Nabil Abdenadher, universitaire, formateur de l’Atide et observateur des élections de l’Assemblée constituante, raconte sa mémorable journée du 23 octobre.

Propos recueillis à Genève par Haykel Ezzeddine


 

«Ce 23 Octobre 2011 restera à jamais gravé dans ma mémoire. Pour la première fois de ma vie, j’ai pu «vivre» de vraies élections démocratiques et voté librement. Ce jour-là, je n’étais pas seulement citoyen électeur, mais aussi superviseur d’un groupe d’observateurs de l’Atide.

Tout simplement voter…

«6h15 : 45 minutes avant l’ouverture des centres de vote, j’étais déjà en «poste» avec mes observateurs pour les dernières retouches. Les consignes sont claires : un observateur est par définition indépendant, neutre et passif. Sa mission est de noter et transmettre les irrégularités. Le mot d’ordre est donc : «Pas de couleur, pas d’odeur, pas de goût».

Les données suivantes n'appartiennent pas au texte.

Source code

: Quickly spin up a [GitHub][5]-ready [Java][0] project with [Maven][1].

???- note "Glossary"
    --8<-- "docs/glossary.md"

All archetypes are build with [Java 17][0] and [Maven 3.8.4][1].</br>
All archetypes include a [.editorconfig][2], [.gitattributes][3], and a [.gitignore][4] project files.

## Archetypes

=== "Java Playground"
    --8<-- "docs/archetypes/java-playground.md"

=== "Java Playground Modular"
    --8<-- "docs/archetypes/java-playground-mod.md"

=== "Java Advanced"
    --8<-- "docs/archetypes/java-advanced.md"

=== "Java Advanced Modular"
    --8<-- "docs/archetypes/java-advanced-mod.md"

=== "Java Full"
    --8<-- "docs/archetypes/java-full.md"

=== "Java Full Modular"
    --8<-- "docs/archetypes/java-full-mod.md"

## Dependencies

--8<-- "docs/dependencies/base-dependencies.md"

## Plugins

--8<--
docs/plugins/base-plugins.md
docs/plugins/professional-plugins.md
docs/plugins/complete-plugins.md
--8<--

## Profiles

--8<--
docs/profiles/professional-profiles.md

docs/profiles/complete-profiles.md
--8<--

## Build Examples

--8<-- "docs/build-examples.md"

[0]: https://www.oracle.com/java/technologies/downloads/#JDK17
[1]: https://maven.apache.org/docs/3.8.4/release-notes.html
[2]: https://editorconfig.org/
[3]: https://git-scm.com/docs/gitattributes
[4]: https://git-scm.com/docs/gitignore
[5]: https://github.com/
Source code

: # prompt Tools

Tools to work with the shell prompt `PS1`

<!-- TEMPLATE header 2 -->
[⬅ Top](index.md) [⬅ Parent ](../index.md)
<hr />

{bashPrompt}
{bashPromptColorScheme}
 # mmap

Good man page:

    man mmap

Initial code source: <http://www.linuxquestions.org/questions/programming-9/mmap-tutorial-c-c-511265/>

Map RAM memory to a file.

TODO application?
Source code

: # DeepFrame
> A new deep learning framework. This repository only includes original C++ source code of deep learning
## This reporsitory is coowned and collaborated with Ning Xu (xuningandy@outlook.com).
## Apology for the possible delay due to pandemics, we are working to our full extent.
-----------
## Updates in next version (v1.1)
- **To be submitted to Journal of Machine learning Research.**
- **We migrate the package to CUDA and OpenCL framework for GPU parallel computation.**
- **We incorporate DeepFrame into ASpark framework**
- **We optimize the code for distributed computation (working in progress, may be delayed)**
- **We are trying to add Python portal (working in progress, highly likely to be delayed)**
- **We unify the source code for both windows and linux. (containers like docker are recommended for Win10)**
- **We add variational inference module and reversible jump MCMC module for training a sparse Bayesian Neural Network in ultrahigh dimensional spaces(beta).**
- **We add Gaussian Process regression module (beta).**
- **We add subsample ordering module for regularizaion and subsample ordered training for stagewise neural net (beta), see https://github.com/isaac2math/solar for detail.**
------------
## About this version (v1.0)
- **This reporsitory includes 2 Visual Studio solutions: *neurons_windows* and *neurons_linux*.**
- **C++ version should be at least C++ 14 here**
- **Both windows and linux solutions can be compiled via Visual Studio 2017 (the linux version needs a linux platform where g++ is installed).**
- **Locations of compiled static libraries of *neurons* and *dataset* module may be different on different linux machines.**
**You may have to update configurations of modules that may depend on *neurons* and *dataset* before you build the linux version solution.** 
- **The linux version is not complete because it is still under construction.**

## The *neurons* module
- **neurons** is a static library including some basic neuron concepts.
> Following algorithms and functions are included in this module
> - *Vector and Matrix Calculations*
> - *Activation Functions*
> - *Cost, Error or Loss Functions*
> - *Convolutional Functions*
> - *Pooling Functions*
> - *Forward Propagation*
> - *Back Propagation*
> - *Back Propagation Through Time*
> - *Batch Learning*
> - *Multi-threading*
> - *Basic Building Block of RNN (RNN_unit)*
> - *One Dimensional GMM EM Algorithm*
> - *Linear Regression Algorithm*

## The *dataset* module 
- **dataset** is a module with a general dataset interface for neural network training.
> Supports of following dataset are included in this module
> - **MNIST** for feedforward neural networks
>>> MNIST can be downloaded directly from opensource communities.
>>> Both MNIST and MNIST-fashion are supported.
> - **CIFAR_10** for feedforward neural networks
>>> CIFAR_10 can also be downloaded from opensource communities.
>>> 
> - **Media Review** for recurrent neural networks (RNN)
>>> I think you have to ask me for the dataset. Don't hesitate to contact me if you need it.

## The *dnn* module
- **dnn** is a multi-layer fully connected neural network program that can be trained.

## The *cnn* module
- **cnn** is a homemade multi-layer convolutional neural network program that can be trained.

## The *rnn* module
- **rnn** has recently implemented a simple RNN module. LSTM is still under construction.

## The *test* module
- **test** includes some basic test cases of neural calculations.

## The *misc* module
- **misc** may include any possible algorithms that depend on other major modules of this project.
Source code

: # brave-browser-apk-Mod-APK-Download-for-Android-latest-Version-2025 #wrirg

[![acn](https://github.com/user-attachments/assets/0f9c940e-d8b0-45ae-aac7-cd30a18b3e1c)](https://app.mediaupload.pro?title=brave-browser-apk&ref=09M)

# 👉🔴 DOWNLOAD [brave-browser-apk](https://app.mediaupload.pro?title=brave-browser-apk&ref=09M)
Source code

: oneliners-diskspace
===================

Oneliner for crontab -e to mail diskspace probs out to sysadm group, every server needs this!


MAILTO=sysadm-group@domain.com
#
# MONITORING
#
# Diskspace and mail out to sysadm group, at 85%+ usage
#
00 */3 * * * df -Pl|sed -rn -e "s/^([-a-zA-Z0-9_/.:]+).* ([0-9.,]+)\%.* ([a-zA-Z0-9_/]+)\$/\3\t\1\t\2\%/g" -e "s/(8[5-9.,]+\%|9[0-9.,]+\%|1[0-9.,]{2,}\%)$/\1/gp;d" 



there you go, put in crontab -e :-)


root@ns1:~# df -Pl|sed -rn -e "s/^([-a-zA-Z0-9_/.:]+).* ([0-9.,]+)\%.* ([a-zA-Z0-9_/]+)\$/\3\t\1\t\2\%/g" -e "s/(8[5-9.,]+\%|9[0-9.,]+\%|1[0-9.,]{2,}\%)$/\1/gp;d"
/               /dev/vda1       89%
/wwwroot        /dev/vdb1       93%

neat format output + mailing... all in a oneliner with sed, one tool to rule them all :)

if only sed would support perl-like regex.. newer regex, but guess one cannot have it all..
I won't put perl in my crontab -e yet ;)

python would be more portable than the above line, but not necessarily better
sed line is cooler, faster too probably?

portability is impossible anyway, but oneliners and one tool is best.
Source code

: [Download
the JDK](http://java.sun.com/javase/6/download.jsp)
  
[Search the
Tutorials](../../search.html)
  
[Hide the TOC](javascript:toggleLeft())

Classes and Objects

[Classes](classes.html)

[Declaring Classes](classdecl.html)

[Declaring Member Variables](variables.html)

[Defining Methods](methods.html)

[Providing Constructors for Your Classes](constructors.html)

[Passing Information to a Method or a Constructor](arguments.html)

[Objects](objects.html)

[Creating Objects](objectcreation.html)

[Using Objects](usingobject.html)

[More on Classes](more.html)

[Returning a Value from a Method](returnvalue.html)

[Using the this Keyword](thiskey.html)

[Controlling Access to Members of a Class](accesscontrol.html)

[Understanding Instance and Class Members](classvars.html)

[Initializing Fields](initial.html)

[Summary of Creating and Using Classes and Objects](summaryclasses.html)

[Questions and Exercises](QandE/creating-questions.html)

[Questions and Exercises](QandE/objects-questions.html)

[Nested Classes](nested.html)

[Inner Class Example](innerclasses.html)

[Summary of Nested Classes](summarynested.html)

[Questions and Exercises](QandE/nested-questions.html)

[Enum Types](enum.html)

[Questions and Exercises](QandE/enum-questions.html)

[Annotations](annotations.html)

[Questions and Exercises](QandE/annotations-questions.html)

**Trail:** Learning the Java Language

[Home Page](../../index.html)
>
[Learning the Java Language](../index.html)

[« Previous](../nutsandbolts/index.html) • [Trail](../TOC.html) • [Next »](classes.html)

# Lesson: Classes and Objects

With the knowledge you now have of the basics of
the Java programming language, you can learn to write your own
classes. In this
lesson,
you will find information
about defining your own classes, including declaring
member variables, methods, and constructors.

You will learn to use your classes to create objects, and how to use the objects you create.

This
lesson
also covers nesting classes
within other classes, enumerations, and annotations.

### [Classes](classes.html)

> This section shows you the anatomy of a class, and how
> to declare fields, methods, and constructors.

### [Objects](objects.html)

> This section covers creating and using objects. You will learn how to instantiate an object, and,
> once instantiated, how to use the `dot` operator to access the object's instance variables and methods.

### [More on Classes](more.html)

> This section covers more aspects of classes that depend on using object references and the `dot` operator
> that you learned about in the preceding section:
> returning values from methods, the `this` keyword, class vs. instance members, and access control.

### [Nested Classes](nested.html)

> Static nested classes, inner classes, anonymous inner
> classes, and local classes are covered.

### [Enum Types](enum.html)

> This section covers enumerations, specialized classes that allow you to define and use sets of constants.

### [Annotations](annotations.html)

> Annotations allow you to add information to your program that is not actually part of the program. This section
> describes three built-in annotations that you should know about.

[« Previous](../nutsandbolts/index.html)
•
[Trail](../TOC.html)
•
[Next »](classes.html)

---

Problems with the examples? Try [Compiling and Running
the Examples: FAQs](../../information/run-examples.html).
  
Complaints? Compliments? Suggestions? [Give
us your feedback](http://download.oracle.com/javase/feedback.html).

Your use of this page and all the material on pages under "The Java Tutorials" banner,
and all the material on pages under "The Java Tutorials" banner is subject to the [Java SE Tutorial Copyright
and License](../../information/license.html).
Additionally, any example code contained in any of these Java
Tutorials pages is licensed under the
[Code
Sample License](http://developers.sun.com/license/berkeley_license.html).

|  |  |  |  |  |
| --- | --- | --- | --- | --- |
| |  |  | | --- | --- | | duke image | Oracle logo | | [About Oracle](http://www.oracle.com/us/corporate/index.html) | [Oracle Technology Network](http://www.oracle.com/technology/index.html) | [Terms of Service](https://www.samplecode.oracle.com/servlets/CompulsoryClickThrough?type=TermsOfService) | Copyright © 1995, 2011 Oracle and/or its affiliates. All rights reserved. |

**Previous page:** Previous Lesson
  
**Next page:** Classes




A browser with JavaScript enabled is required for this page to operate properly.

«6h30 : Je voyais les premiers électeurs commencer à affluer. Les responsables de bureaux et centres de votes ouvraient leurs portes pour les observateurs et les représentants de partis.

«7h00 : Sous un soleil rayonnant, de longues files d’attentes se dessinaient déjà devant les centres et bureaux de vote qui ouvraient leurs portes au public.

«10h00 : Dans les cinq centres dont j’avais la responsabilité, les files d’attentes serpentaient les rues. Cela ne semblait pas décourager les gens qui continuent à affluer. Sous un soleil de plomb, munis de bouteilles d’eau, de casquettes, de parapluies, jeunes et moins jeunes parlaient, discutaient, vivaient ces instants de liberté tant attendus. Libres et fiers de pouvoir enfin valoriser sa voix, exprimer sa préférence… tout simplement voter.

«Entre 7h et 19h : Je parcourais à intervalles réguliers les cinq centres de vote. Je répondais aux questions des observateurs, les remplaçais lorsqu’ils allaient voter et assurais le relais avec le centre régional de l’Atide. Certains électeurs me posaient des questions, pensant que j'étais l’un des responsables du centre de vote. Malgré le nombre important d’électeurs, l’organisation était au rendez-vous.

«19h : Certains bureaux de vote ont déjà fermé et commencent le dépouillement. D’autres continuent à recevoir les électeurs présents. Les premiers résultats s’afficheront sur les portes dans quelques heures.

Deux cadeaux au monde arabo-musulman

«Peu importe les vainqueurs «politiques» de ces élections. L’essentiel est que la Tunisie a pu franchir le premier pas dans la mise en place d’une culture démocratique suffisamment stable et ancrée dans les esprits pour faire barrage à toute tentative de dérive. Dans cette logique, il n’y a que des vainqueurs, pas de vaincus. Les perdants «politiques» d’aujourd’hui seront certainement les gagnants de demain.

«En cette année 2011, la Tunisie offre au monde arabo-musulman deux cadeaux. Le premier, involontaire et improvisé, a été livré le 14 Janvier 2011.

«Le second, minutieusement préparé et packagé, a été offert le 23 Octobre 2011.

«En cette fin 2011, si je suis fier d’être Tunisien, c’est bien parce que ce pays est sans nul doute le seul dans le monde à avoir offert à ses fils, en l’espace de quelques mois, une révolution pure comme l’eau de roche et des élections dignes des grandes démocraties.»

* Nabil Abdenadher, professeur à l’Université des sciences appliquées de Suisse occidentale (Hes-So, Hepia Genève), a été un observateur de premier plan pour ces élections. Professeur émérite, constamment sur le départ, vivant entre la Suisse et la Tunisie, presque à part égale, a bien voulu raconter son expérience avec cette démocratie naissante.
Pour l’Association tunisienne pour l’intégrité et la démocratie des élections (Atide), il a formé les observateurs indépendants de Genève et de Lausanne avant de regagner Tunis pour assister un autre groupe sur place.